Directions >> Your answer must hold only the lines below from the line containing "TABLE 1 SIMPER" through the line containing "FIGURE 2 | The", each reproduced exactly.

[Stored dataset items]
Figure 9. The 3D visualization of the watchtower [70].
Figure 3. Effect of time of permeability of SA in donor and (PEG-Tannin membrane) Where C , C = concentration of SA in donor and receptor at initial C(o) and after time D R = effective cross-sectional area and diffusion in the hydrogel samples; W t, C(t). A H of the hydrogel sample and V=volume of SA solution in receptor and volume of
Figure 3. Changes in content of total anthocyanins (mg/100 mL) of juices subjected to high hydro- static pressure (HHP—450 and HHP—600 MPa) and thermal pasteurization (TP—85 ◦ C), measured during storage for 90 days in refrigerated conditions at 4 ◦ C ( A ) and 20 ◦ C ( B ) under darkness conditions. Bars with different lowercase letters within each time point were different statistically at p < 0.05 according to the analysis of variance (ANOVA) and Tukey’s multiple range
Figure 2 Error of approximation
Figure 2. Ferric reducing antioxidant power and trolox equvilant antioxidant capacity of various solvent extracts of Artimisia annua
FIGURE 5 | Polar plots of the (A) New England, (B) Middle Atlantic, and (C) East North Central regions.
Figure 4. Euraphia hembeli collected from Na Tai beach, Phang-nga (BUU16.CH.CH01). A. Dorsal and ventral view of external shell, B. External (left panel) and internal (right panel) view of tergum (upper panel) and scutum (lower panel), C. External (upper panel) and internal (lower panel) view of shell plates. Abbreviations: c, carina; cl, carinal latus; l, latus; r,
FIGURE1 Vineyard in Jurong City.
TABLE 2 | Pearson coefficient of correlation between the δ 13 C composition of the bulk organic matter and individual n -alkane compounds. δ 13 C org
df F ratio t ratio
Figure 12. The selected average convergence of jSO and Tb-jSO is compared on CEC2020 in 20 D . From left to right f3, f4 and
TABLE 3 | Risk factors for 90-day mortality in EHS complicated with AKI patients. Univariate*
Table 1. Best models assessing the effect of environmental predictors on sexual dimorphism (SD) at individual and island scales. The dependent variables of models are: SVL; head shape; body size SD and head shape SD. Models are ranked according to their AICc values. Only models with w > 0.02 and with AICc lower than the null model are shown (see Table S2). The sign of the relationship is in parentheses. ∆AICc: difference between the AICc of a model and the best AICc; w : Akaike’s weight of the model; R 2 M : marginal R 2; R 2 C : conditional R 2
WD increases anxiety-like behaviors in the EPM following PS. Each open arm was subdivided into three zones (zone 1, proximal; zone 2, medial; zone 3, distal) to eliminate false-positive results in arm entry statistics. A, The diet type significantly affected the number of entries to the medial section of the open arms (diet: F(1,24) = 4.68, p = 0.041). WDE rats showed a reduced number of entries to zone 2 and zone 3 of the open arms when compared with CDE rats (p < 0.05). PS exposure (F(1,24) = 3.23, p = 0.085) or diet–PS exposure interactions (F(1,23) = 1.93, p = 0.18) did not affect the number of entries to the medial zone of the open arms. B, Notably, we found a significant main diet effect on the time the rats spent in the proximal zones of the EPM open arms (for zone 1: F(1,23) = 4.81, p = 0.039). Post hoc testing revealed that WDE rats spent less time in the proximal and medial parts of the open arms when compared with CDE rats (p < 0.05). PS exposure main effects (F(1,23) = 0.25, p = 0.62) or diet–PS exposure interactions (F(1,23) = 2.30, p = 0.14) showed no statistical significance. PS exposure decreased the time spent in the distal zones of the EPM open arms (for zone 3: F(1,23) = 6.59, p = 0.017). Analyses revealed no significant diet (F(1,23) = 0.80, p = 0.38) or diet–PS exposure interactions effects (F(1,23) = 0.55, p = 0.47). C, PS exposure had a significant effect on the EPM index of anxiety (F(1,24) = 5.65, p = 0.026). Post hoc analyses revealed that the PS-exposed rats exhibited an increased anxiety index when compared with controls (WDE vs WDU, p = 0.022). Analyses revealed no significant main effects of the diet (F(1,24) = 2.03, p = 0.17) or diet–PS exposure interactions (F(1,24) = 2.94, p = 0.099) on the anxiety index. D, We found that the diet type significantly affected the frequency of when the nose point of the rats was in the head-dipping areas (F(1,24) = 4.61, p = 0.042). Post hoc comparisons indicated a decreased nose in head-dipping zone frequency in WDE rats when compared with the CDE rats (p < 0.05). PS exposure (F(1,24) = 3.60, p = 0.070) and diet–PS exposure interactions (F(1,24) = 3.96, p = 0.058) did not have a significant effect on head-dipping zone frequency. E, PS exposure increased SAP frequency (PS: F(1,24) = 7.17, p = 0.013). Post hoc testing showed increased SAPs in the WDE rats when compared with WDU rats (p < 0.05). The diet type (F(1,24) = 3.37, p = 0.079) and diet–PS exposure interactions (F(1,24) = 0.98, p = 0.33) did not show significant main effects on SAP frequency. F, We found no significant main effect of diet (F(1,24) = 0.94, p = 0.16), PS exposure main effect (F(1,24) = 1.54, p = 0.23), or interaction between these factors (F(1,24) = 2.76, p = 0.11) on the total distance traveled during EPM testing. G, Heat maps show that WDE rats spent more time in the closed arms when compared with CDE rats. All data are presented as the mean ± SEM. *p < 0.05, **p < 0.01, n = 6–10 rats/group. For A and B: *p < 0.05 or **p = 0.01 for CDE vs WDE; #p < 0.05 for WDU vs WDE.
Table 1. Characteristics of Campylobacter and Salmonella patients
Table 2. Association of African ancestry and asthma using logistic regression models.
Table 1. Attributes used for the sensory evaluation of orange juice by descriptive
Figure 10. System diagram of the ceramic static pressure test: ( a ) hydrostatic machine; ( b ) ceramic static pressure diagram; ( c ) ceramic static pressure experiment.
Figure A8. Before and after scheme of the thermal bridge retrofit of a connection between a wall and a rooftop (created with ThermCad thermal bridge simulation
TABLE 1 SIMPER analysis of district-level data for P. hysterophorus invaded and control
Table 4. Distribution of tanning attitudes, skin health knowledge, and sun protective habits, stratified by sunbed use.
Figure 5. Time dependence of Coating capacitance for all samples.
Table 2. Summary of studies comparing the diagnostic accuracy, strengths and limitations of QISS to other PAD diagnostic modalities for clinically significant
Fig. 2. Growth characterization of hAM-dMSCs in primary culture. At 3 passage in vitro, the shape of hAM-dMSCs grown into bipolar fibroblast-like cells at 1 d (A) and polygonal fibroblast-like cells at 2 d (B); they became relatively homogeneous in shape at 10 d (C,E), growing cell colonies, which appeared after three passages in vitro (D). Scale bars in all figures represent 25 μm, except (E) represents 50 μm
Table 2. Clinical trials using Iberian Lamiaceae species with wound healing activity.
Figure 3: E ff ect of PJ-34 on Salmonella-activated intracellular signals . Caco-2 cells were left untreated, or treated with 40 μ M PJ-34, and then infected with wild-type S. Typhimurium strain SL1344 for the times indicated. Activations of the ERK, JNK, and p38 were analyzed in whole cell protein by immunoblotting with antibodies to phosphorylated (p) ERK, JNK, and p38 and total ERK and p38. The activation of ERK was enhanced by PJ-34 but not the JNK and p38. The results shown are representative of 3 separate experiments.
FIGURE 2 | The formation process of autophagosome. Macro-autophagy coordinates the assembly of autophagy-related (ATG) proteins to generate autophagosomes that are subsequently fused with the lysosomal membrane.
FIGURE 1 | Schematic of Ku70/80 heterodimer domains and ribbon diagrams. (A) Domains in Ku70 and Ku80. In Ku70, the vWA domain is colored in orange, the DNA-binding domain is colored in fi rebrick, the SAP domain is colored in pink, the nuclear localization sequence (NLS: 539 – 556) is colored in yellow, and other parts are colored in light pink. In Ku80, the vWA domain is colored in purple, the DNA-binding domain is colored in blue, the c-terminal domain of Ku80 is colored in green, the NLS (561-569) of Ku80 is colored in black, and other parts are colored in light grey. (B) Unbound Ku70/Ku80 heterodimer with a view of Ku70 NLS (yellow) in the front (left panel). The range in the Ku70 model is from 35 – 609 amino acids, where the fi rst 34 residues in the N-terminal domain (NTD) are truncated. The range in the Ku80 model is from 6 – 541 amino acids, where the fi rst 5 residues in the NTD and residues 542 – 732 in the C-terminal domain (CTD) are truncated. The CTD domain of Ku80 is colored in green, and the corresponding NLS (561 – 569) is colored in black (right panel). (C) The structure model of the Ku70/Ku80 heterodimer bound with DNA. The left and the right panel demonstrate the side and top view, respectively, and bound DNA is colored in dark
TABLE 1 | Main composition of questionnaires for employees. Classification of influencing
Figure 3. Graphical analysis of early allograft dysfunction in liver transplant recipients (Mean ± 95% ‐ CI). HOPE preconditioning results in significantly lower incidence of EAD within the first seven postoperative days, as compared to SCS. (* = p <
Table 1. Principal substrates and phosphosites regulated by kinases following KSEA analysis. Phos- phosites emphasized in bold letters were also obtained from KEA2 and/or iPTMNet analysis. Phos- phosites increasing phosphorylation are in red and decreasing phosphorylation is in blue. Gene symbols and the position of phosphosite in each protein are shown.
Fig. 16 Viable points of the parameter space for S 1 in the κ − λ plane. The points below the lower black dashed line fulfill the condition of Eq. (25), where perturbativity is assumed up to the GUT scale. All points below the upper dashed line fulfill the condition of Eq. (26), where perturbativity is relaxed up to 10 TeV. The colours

Worked solution >>
TABLE 1 SIMPER analysis of district-level data for P. hysterophorus invaded and control
Table 4. Distribution of tanning attitudes, skin health knowledge, and sun protective habits, stratified by sunbed use.
Figure 5. Time dependence of Coating capacitance for all samples.
Table 2. Summary of studies comparing the diagnostic accuracy, strengths and limitations of QISS to other PAD diagnostic modalities for clinically significant
Fig. 2. Growth characterization of hAM-dMSCs in primary culture. At 3 passage in vitro, the shape of hAM-dMSCs grown into bipolar fibroblast-like cells at 1 d (A) and polygonal fibroblast-like cells at 2 d (B); they became relatively homogeneous in shape at 10 d (C,E), growing cell colonies, which appeared after three passages in vitro (D). Scale bars in all figures represent 25 μm, except (E) represents 50 μm
Table 2. Clinical trials using Iberian Lamiaceae species with wound healing activity.
Figure 3: E ff ect of PJ-34 on Salmonella-activated intracellular signals . Caco-2 cells were left untreated, or treated with 40 μ M PJ-34, and then infected with wild-type S. Typhimurium strain SL1344 for the times indicated. Activations of the ERK, JNK, and p38 were analyzed in whole cell protein by immunoblotting with antibodies to phosphorylated (p) ERK, JNK, and p38 and total ERK and p38. The activation of ERK was enhanced by PJ-34 but not the JNK and p38. The results shown are representative of 3 separate experiments.
FIGURE 2 | The formation process of autophagosome. Macro-autophagy coordinates the assembly of autophagy-related (ATG) proteins to generate autophagosomes that are subsequently fused with the lysosomal membrane.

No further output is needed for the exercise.